Ulysses remains one of the greatest works of fiction of all times, but it's a complex novel, reflecting the author's erudition. To appreciate Ulysses, the reader needs to be prepared by a text such as Stuart Gilbert's study.

James Joyce was the archetype of the expatriate writer living in Paris. He was invited to Paris by Ezra Pound in 1920, and stayed there for the remaining twenty years of his life.

Monday, May 21, 2007

Thoughts that should just go away

When I was a child, I was terribly marked [in an interior way, because I've never mentioned this anecdote up until today] by an image of horror related to a news item. Two young kids had come upon a discarded refrigerator in a municipal dump. They scrambled inside. The door shut. And they suffocated to death.

In our house at Grafton, we had one of these self-shutting refrigerators. I came to hate it. Even today, more than half a century later, I'm terrified when I discover, for example, a village butcher's shop in which the unwitting butcher could shut himself into a cold room and freeze to death. On the other hand, I hasten to relativize what I'm saying, in that I've never developed any abnormal tendency towards claustrophobia. But I've never been tempted to go for a ride in a submarine or a bathyscaph, and I have no desire to get involved in the sport of speleology, which delights some of my Choranche neighbors.

In another domain, as a child, I was alarmed at the thought that kids my own age, suffering from polio, might be expected to survive in a newly-invented respiratory device named an iron lung. Here's a photo [circa 1953] of an entire ward of such gadgets in an American hospital:

In a related realm, I found it hard to fathom [no pun intended] that certain individuals would wish to earn their living by donning a diving bell, such as this one in my hometown museum in Grafton:

No, in general, I prefer to spend my time with my head out in the open air... which explains why I like living here at Gamone.

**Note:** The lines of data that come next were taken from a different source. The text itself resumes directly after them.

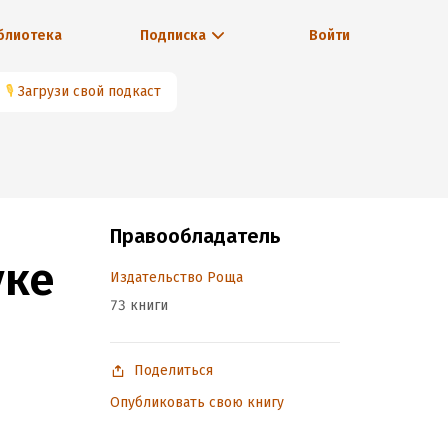
блиотека
Подписка
Войти
🎙
Загрузи свой подкаст
Правообладатель
уке
Издательство Роща
73 книги
Поделиться
Опубликовать свою книгу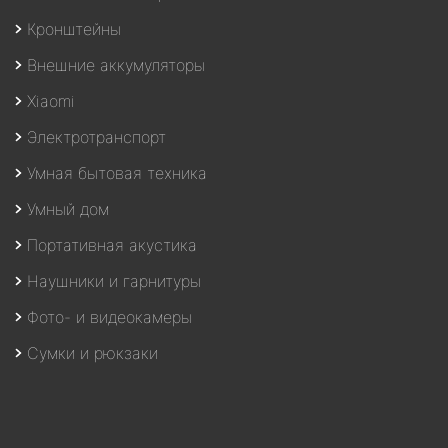
Кронштейны
Внешние аккумуляторы
Xiaomi
Электротранспорт
Умная бытовая техника
Умный дом
Портативная акустика
Наушники и гарнитуры
Фото- и видеокамеры
Сумки и рюкзаки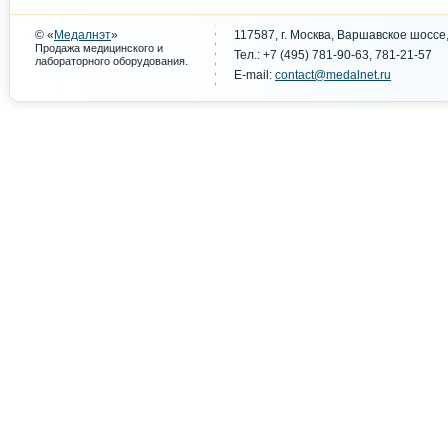
© «
Медалнэт
»
117587, г. Москва, Варшавское шоссе,
Продажа медицинского и
Тел.: +7 (495) 781-90-63, 781-21-57
.
лабораторного оборудования
E-mail:
contact@medalnet.ru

Now, why am I saying all this? Well, ten years ago, the French intellectual world was stunned by the publication of an autobiography by a 46-year-old man about town [of the kind that French media people would now refer to, in crazy English, as a people] named Jean-Dominique Bauby.

Bauby's 140-page book informs us that he was struck down on 8 December 1995, in an abrupt and totally unexpected manner, by a cardiovascular accident. When he woke up in hospital, he was terrified to find himself a victim of a mysterious condition referred to as LIS [locked-in syndrome]. What this meant is that Bauby, while totally conscious of his situation and predicament, could no longer communicate with the outside world. Happily [the adverb is unseemly], Bauby's body retained a single functioning element: his left eye. He could flap his eyelids like the wings of a tiny but beautiful butterfly. Over a period of two months, with the help of a literary Florence Nightingale named Claude Mendibil, Bauby used the open/closed eyelid movements of this left eye as a binary semaphore device enabling him to transcribe his tale onto paper. Of an afternoon, Bauby's female alter-ego would read out aloud to her literary partner: the daily press, or even Zola.

In November 1996, Claude Mendibil read out to Jean-Dô (as he was called affectionately) the final version of their typescript. Reaction of a tired but contented Bauby: "I could never have written another line." The best-seller was born. And Jean-Dô disappeared into the diving bell of Eternity exactly four days after its publication.

Since then, his book has appeared in English. And today, a film on the awesome drama of Jean-Dominique Bauby is being shown at Cannes.

I was wrong in thinking, once upon a childhood time, that there are thoughts that should simply go away. In thinking of such unthinkable thoughts, we unlock the locked-in world. In writing about the unwritable, we achieve, not only art and enlightenment from anguish, but profound freedom.